The Sierra Club report said Washington was the third-highest “sprawl-threatened” city in the nation, behind Atlanta and St. Louis. Baltimore was 12th on the list.
The environmental group said the effects of sprawl in the Baltimore-Washington region are already being felt. Washington- area residents face the second-worst commute in the country, wasting 71 hours a year in traffic jams, and water quality of the Chesapeake Bay continues to diminish with increased air pollution and runoff from farms and city streets.
And the report said more building permits have been issued in the Baltimore/Washington region than anywhere else in the country.

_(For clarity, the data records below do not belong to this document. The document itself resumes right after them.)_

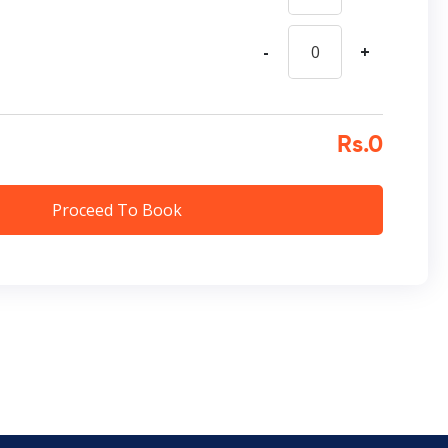
-
+
Rs.0
Proceed To Book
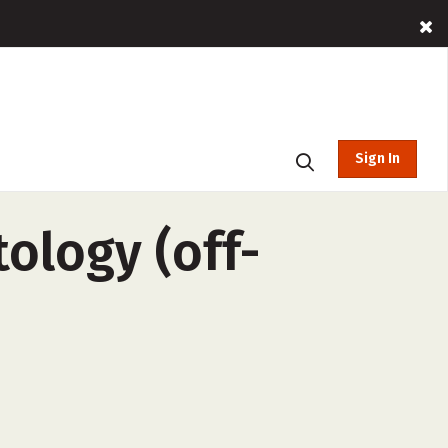
Sign In
ology (off-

“We can’t run away from troubled communities, we have to invest in them,” said Carl Pope, executive director of the Sierra Club. “Inner cities paid to subsidize the flight from the inner cities, and now the inner suburbs are paying to subsidize the flight from the inner suburbs.”
Pope said the study points up the need for more legislation like Maryland’s 1997 “Smart Growth” initiative, which is aimed at redirecting new construction into already developed areas.

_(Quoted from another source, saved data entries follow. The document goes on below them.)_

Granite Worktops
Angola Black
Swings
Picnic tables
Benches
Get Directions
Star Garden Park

Gov. Parris Glendening’s special assistant for Smart Growth said Wednesday that Maryland has had at least 50 years of sprawl patterns and the problem “is not going to stop on a dime and disappear.
“We have to have years of a changed land-use development if we’re going to reverse what we have already done,” said John Frece, the Smart Growth official. “The Maryland program puts us in a better position to be able to change the ranking for Baltimore and Washington.”
Under the Smart Growth initiative, the state has set aside $38 million this year to buy and preserve 16,000 acres of open space. Another $40 million has been made available in low- interest mortgages for people who buy homes in older neighborhoods.
The state can also deny funding for infrastructure improvements in areas that are not targeted for Smart Growth development.
But state builders, while they agreed with the goals of the Smart Growth initiative, said it has yet to live up to its billing.
“It’s a concept that should work but it’s being perverted for political purposes,” said John E. Kortecamp, executive vice president of the Homebuilders Association of Maryland.
Kortecamp said he would like to work with Smart Growth, but he does not agree with some of the program’s decisions.
“Some of the best `smart’ projects … have been totally rejected by the governor as somehow not complying with Smart Growth,” Kortecamp said.
Dick Pettit, president of the Suburban Maryland Building Industry Association, said Smart Growth legislation “is not a bad thing, but has yet to prove to be an effective thing.”
But Larry Bohlen, co-chair of the Challenge to Sprawl Campaign, said the money that is now spent to build communities outside the Beltway could be put to better use revitalizing older communities inside the Beltway.
“When development is allowed to rule the roost, a sense of community diminishes,” Bohlen said.
The Sierra Club’s sprawl rankings were based on trends in population and land-area growth, traffic congestion and open- space loss. Researchers also took loss of important environmental habitat and historical sites into account when compiling the report.